Canada cites espionage risk from two Huawei employees, saying it plans to reject their immigration applications
Two employees face visa rejection in world-first targeting of telecom giant’s staff, but they categorically deny being spies, immigration consultant says
PUBLISHED : Wednesday, 04 May, 2016,
Canada is citing the risk of espionage as it prepares to reject the immigration applications of two Chinese employees of mainland telecom giant Huawei, in the first such cases to emerge amid a swirl of unsubstantiated international spying concerns about the firm.
In a letter obtained by the South China Morning Post, an immigration officer at Canada’s Hong Kong consulate told one applicant in March: “there are reasonable grounds to believe that you are a member of the inadmissible class of persons described in section 34(1)(f) of the Immigration and Refugee Protection Act.”
That refers to people who belong to an organisation engaged in espionage, government subversion or terrorism.
A second applicant was told last month that the same concern existed about their spouse, who was included in their immigration application.
“After careful and thorough consideration … I am preparing to refuse your application,” said both letters, which were provided to the SCMP by the applicants’ immigration consultants, Beijing-based Well Trend United.

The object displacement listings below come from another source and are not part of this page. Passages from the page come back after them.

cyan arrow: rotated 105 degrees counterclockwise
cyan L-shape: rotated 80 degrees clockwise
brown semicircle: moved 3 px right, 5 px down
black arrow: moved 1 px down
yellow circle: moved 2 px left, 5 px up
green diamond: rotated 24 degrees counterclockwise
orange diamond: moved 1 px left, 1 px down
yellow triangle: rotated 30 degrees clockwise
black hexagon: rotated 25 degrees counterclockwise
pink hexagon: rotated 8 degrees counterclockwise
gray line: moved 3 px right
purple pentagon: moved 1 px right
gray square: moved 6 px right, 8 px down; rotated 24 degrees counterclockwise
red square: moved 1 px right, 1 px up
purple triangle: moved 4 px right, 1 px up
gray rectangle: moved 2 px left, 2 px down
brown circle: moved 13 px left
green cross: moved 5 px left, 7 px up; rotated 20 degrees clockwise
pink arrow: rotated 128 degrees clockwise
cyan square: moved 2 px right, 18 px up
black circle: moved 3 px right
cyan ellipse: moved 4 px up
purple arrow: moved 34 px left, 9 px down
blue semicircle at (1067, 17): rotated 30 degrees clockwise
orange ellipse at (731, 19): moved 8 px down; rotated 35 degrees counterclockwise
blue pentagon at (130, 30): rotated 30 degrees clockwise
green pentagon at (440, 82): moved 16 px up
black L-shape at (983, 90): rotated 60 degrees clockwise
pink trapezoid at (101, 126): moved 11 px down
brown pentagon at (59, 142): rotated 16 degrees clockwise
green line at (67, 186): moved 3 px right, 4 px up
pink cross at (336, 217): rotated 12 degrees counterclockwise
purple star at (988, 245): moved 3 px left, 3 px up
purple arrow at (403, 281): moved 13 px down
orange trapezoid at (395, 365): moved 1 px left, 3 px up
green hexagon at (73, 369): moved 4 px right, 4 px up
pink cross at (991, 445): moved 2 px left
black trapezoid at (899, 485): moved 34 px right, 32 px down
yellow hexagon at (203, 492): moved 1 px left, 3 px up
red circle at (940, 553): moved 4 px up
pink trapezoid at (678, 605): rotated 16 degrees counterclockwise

Huawei , the world’s third-biggest smartphone maker and a major provider of global telecoms infrastructure, has long been cited by the United States as a Chinese espionage risk, but Well Trend’s clients are believed to be the first individuals singled out by any foreign government in such a way.Well Trend’s vice-president, Victor Lum, said the two Huawei staff “definitely and categorically” deny being spies.
Their unrelated applications were lodged separately more than two years ago, Lum said, but the so-called “procedural fairness” letters arrived within days of each other, on March 18 and March 21.
Huawei has repeatedly denied involvement in espionage.
But in 2012, a US House intelligence committee concluded Huawei was a threat to national security. The firm has been barred from bidding on US and Australian broadband projects.
By contrast, the company is deeply embedded in Canada’s market, providing network technology and equipment for major wireless operators, such as Bell and Telus.
SCMP has agreed not to identify the two employees, who work in low and mid-ranking non-executive positions. “Their respective job-description narratives could not be more mundane,” said Lum, who said he believed the immigration applications were lodged without Huawei’s knowledge.
“The only common thread is that they work for Huawei, the largest telecom equipment manufacturer in the world, with over 170,000 employees, and R and D institutes all over the world, including, ironically, Canada. What our clients find particularly galling is that they know of many former Huawei colleagues who have successfully immigrated to Canada.”
Lum – who spent 12 years as a Canadian visa officer, including three-year stints in Hong Kong and Beijing – said the rejection of immigration applicants on suspicion of espionage was exceedingly rare, and he had only heard of two or three such cases while working for Ottawa.
He said Well Trend had successfully handled dozens of visa applications by Huawei staff in recent years. “This is the first time we’ve seen Huawei employees singled out in this way,” Lum said, and the two applicants were “shocked and dismayed”. “The Canadian immigration process is lengthy, and to receive this kind of refusal at the eleventh hour, in the final stages of the process, it’s like being cut off at the knees within sight of the finish line,” Lum said.
The procedural fairness letters gave the applicants 30 days to respond. Objections were lodged in both cases ahead of the deadlines.
Hong Kong-based immigration lawyer Jean-Francois Harvey, whose Harvey Law Group focuses on Canadian immigration cases said: “I am very surprised by such action from CIC since I am not aware that this matter about Huawei was ever sustained in fact and in law. [However] the candidates being refused for such reasons still have a chance to be heard by CIC.”
We have a very defined process for [immigration] applications. There is nothing to indicate this has anything to do with us.
The Huawei employees both applied to immigrate under Canada’s provincial nominee programme, which allows provincial authorities to choose immigrants based on skills and experience. Lum said both applications passed provincial vetting, but the final say went to federal authorities and it was at this late stage they were red-flagged.
Scott Bradley, Huawei’s vice-president of corporate and government affairs in Canada, said he was unaware of the two cases, and had “no idea” of the identity of the employees.
“We have a very defined process for [immigration] applications,” Bradley said, referring to cases in which Huawei staff are transferred abroad. “There is nothing to indicate this has anything to do with us.”
A spokeswoman for Canada’s immigration department said it could not comment on individual cases. She said the onus was on applicants to prove they did not pose a threat to Canada’s security, and “all applications from around the world are assessed equally”.
Although neither the US nor Australian governments have provided evidence of spying by Huawei or its staff, the firm has been targeted by the US National Security Agency’s own hackers, according to classified documents leaked by NSA whistleblower Edward Snowden. The NSA broke into Huawei’s servers in Shenzhen and spied on its executives, the New York Times reported in 2014
In March, Huawei was given the all-clear in Britain by a board which concluded it posed no national security risk.